On other fronts, however, Tutsis put up surprising resistance led by the very Tutsi troops of the Rwandan Patriotic Front that had pushed the Hutu refugees into Zaire.
This much Kwame and his friends had been able to follow in Mbandaka. But eastern Zaire seemed even more remote than America. So when Kwame learned that Pilar Cota, the cultural officer who was his boss, was to visit Mbandaka and brief him on the region, he was relieved. He and his friends would learn what was going on. Pilar was hitching a ride to Mbandaka in the embassy plane. She would spend three hours in the town before flying on to Kisangani.
KWAME WAS waiting at the airport when the plane arrived. He had come straight from teaching early classes at Bomboko Congo and was wearing a Zairean outfit Madame Van had chosen for him. Pilar scrambled from the plane, looking harassed, a cigarette hanging from her mouth. She strode toward the terminal, Kelly the pilot close behind her. Kwame went to greet them. As he neared the pair, Pilar turned back to Kelly and yelled, “Where the hell’s our guy? Do the phones work in this place?”

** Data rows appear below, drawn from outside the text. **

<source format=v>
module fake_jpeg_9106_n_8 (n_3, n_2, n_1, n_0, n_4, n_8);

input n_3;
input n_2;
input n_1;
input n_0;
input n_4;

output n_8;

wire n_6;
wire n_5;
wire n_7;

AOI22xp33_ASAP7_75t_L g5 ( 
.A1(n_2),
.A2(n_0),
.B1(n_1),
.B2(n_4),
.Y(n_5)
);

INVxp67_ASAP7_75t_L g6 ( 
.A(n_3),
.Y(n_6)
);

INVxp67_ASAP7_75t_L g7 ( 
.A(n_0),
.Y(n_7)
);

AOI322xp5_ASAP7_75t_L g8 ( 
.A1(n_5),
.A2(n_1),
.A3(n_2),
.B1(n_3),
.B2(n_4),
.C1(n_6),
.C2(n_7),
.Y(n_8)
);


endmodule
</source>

“Your guy’s right here,” Kwame said.
Pilar glanced at him, then examined him carefully. “My god, it’s you!” she said. “You could pass for a goddamn Zairean.” Kwame smiled at this. Pilar stopped walking. “You’re not going
to take offense at that, are you?” she asked. “I got enough problems without being called ‘insensitive.’”

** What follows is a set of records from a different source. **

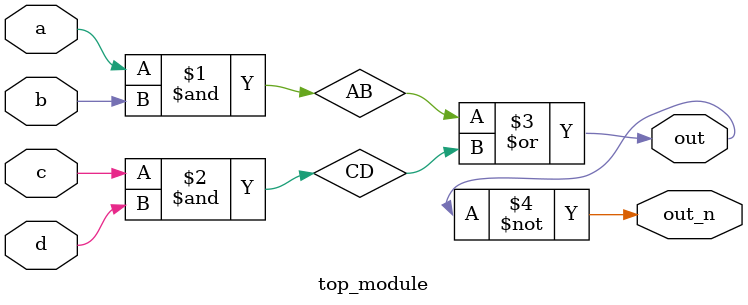
<source format=v>
`default_nettype none
module top_module(
    input a,
    input b,
    input c,
    input d,
    output out,
    output out_n   ); 
    wire AB,CD;
    
    assign AB = (a & b);
    assign CD =  (c & d);
    assign out = AB | CD;
    assign out_n = ~out;

endmodule

</source>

Kwame dropped Kelly at the military camp and escorted Pilar to the center. After a bathroom stop she inspected the building, her boots sounding on the cement slab floor with a hollowness that made Kwame aware of the silence, the emptiness. The air was dead. The rooms smelled close; they had been locked up since late the previous afternoon. “It looks great,” Pilar said at last. “But where are the people? Why aren’t they here?”

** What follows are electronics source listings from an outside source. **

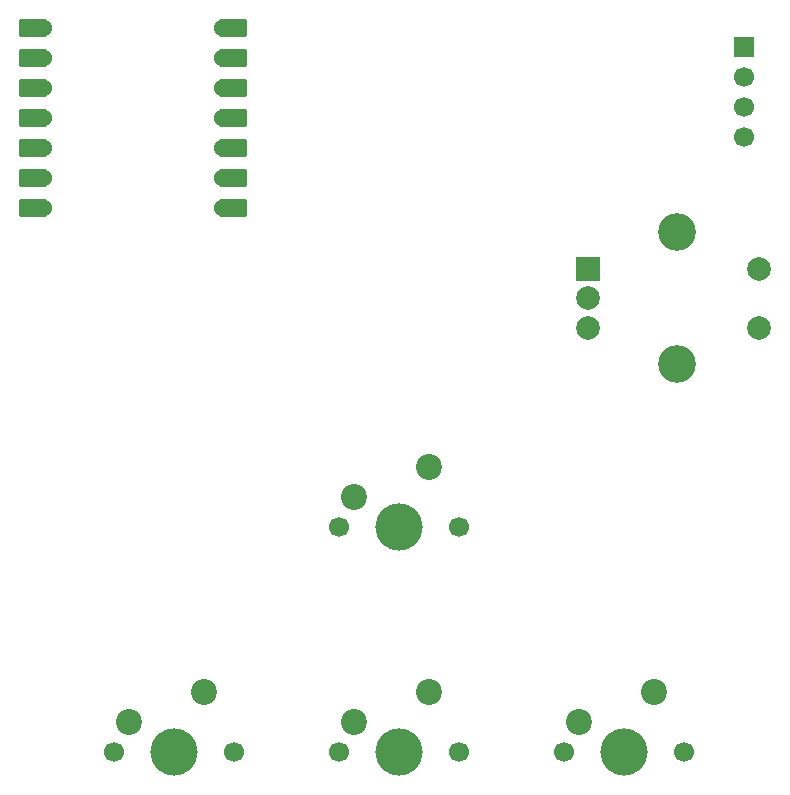
<source format=gbr>
%TF.GenerationSoftware,KiCad,Pcbnew,9.0.7*%
%TF.CreationDate,2026-01-11T18:10:27+01:00*%
%TF.ProjectId,MacroPad,4d616372-6f50-4616-942e-6b696361645f,rev?*%
%TF.SameCoordinates,Original*%
%TF.FileFunction,Soldermask,Top*%
%TF.FilePolarity,Negative*%
%FSLAX46Y46*%
G04 Gerber Fmt 4.6, Leading zero omitted, Abs format (unit mm)*
G04 Created by KiCad (PCBNEW 9.0.7) date 2026-01-11 18:10:27*
%MOMM*%
%LPD*%
G01*
G04 APERTURE LIST*
G04 Aperture macros list*
%AMRoundRect*
0 Rectangle with rounded corners*
0 $1 Rounding radius*
0 $2 $3 $4 $5 $6 $7 $8 $9 X,Y pos of 4 corners*
0 Add a 4 corners polygon primitive as box body*
4,1,4,$2,$3,$4,$5,$6,$7,$8,$9,$2,$3,0*
0 Add four circle primitives for the rounded corners*
1,1,$1+$1,$2,$3*
1,1,$1+$1,$4,$5*
1,1,$1+$1,$6,$7*
1,1,$1+$1,$8,$9*
0 Add four rect primitives between the rounded corners*
20,1,$1+$1,$2,$3,$4,$5,0*
20,1,$1+$1,$4,$5,$6,$7,0*
20,1,$1+$1,$6,$7,$8,$9,0*
20,1,$1+$1,$8,$9,$2,$3,0*%
G04 Aperture macros list end*
%ADD10R,1.700000X1.700000*%
%ADD11C,1.700000*%
%ADD12RoundRect,0.152400X1.063600X0.609600X-1.063600X0.609600X-1.063600X-0.609600X1.063600X-0.609600X0*%
%ADD13C,1.524000*%
%ADD14RoundRect,0.152400X-1.063600X-0.609600X1.063600X-0.609600X1.063600X0.609600X-1.063600X0.609600X0*%
%ADD15R,2.000000X2.000000*%
%ADD16C,2.000000*%
%ADD17C,3.200000*%
%ADD18C,4.000000*%
%ADD19C,2.200000*%
G04 APERTURE END LIST*
D10*
%TO.C,J?*%
X256540000Y-68890000D03*
D11*
X256540000Y-71430000D03*
X256540000Y-73970000D03*
X256540000Y-76510000D03*
%TD*%
D12*
%TO.C,U1*%
X196332500Y-67214250D03*
D13*
X197167500Y-67214250D03*
D12*
X196332500Y-69754250D03*
D13*
X197167500Y-69754250D03*
D12*
X196332500Y-72294250D03*
D13*
X197167500Y-72294250D03*
D12*
X196332500Y-74834250D03*
D13*
X197167500Y-74834250D03*
D12*
X196332500Y-77374250D03*
D13*
X197167500Y-77374250D03*
D12*
X196332500Y-79914250D03*
D13*
X197167500Y-79914250D03*
D12*
X196332500Y-82454250D03*
D13*
X197167500Y-82454250D03*
X212407500Y-82454250D03*
D14*
X213242500Y-82454250D03*
D13*
X212407500Y-79914250D03*
D14*
X213242500Y-79914250D03*
D13*
X212407500Y-77374250D03*
D14*
X213242500Y-77374250D03*
D13*
X212407500Y-74834250D03*
D14*
X213242500Y-74834250D03*
D13*
X212407500Y-72294250D03*
D14*
X213242500Y-72294250D03*
D13*
X212407500Y-69754250D03*
D14*
X213242500Y-69754250D03*
D13*
X212407500Y-67214250D03*
D14*
X213242500Y-67214250D03*
%TD*%
D15*
%TO.C,SW5*%
X243310000Y-87630000D03*
D16*
X243310000Y-92630000D03*
X243310000Y-90130000D03*
D17*
X250810000Y-84530000D03*
X250810000Y-95730000D03*
D16*
X257810000Y-92630000D03*
X257810000Y-87630000D03*
%TD*%
D11*
%TO.C,SW3*%
X222250000Y-109537500D03*
D18*
X227330000Y-109537500D03*
D11*
X232410000Y-109537500D03*
D19*
X229870000Y-104457500D03*
X223520000Y-106997500D03*
%TD*%
D11*
%TO.C,SW4*%
X241300000Y-128587500D03*
D18*
X246380000Y-128587500D03*
D11*
X251460000Y-128587500D03*
D19*
X248920000Y-123507500D03*
X242570000Y-126047500D03*
%TD*%
D11*
%TO.C,SW1*%
X222250000Y-128587500D03*
D18*
X227330000Y-128587500D03*
D11*
X232410000Y-128587500D03*
D19*
X229870000Y-123507500D03*
X223520000Y-126047500D03*
%TD*%
D11*
%TO.C,SW2*%
X203200000Y-128587500D03*
D18*
X208280000Y-128587500D03*
D11*
X213360000Y-128587500D03*
D19*
X210820000Y-123507500D03*
X204470000Y-126047500D03*
%TD*%
M02*

</source>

Kwame reminded her of his memos.
“It oughta be open,” she said.
“Okay,” Kwame replied. “I’ll hire a library assistant and have it open by the end of the week.”
“Good. We’re a can-do outfit.” Pilar examined the center again and asked, “You don’t have anything to drink here, do you?”
In the office Kwame poured her some whiskey and apologized for having no ice. Pilar took a hefty swallow and began to pace. “Looks like we may commit US troops in eastern Zaire,” she said, giving him a situation report. “This stuff is secret, by the way.”
Kwame nodded.
“The idea scares us guys in Kinshasa fucking shitless.”
“Does Washington know that?”
“The White House feels guilty that we stood by and let 800,000 people be massacred in Rwanda. It’s a hellish problem. Clinton sees TV coverage of starving kids in the refugee camps. He knows it’s good politics to save them.” She shrugged. “But bad politics to lose American kids doing it. Or getting stuck in Africa. The Canadians are willing to carry most of the burden if we support them with troops.”
Kwame watched Pilar move: three paces in one direction, three paces in the other. And always the cigarette.
“We say: ‘We’re with you the whole way, Mr. President, but you must understand that there are Hutu thugs in those camps. The starving kids aren’t refugees; they’re hostages. You can’t get food to them until something’s done about the thugs.’ ” She paused. “So the idea is, fine. We’ll limit our mission. We’ll secure the airport in Goma and let somebody else deliver the food.”